New report highlights fate of children and young people brought up in the UK but unable to secure permanent status
This is my home, a new report by Coram Children’s Legal Centre, highlights the fate of hundreds of thousands of children and young people who, despite having been brought up in the UK, are trapped in precarious situations because they are unable to secure permanent status in the UK.
Highlighted in Channel 4 Dispatches programme ‘Brexit – How To Get a British Passport’, CCLC’s report explores the challenges on young people’s lives of living with uncertain immigration status and the impact on this group of children.
Approximately 120,000 children in the UK are undocumented, 65,000 of whom were born here. Without documentation, a young person cannot work, open a bank account or access sources of support such as housing, and is cut off from college and university. They are left vulnerable to poverty and at risk from exploitation.
Obstacles to children achieving permanent status which This is My Home highlights include lack of free and quality legal representation, unaffordable application fees with very limited fee waivers, and complex law and policy.
The report’s author and CCLC’s Head of Policy and Programmes, Kamena Dorling, said:
Thousands of undocumented children and young people will have grown up in the UK, have been educated here, and will think of themselves as British. Even if they manage to make an immigration application, they will usually only be granted two and a half years leave and will have to wait ten years before they can apply for indefinite leave to remain.

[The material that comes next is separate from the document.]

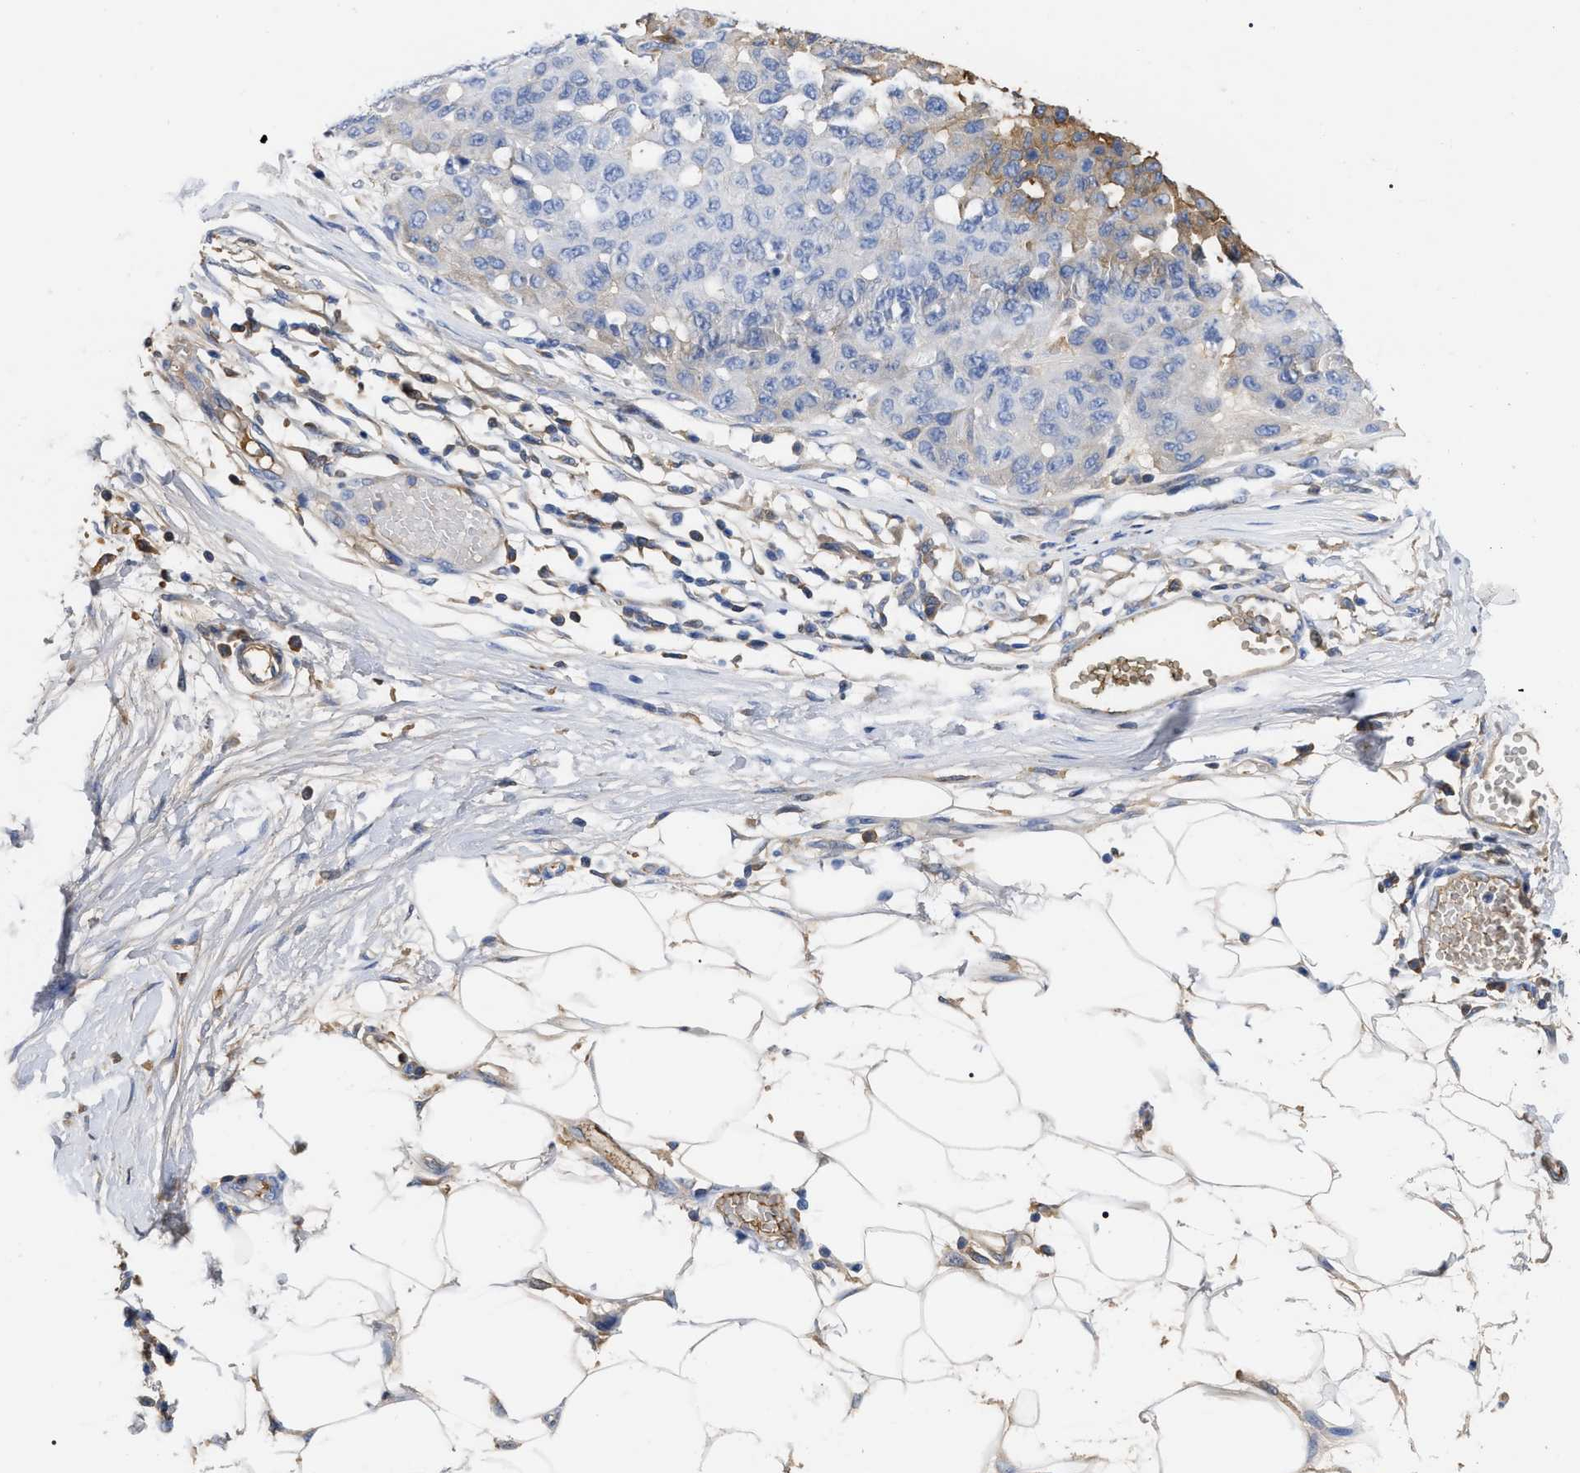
{"staining": {"intensity": "weak", "quantity": "<25%", "location": "cytoplasmic/membranous"}, "tissue": "melanoma", "cell_type": "Tumor cells", "image_type": "cancer", "snomed": [{"axis": "morphology", "description": "Normal tissue, NOS"}, {"axis": "morphology", "description": "Malignant melanoma, NOS"}, {"axis": "topography", "description": "Skin"}], "caption": "Tumor cells show no significant positivity in malignant melanoma. Brightfield microscopy of immunohistochemistry (IHC) stained with DAB (3,3'-diaminobenzidine) (brown) and hematoxylin (blue), captured at high magnification.", "gene": "IGHV5-51", "patient": {"sex": "male", "age": 62}}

During this period they have to make five further applications, and face over £8,000 in fees and charges, while living in a state of insecurity. They are prevented from legally participating in and contributing to the communities in which they live and, in many cases have lived, all their lives.
Recommendations to improve the lives of undocumented children and young people outlined in This is My Home include:
- A shorter route to permanent status for long resident children and young people and lower application fees
- Better Home Office decision making on children and young peoples’ long residence cases in line with established law
- An urgent review of children and young people’s needs for legal services and at least the reinstatement of legal aid for separated children’s immigration status
- Information for social workers and improved local authority practice through training and designated social care leads.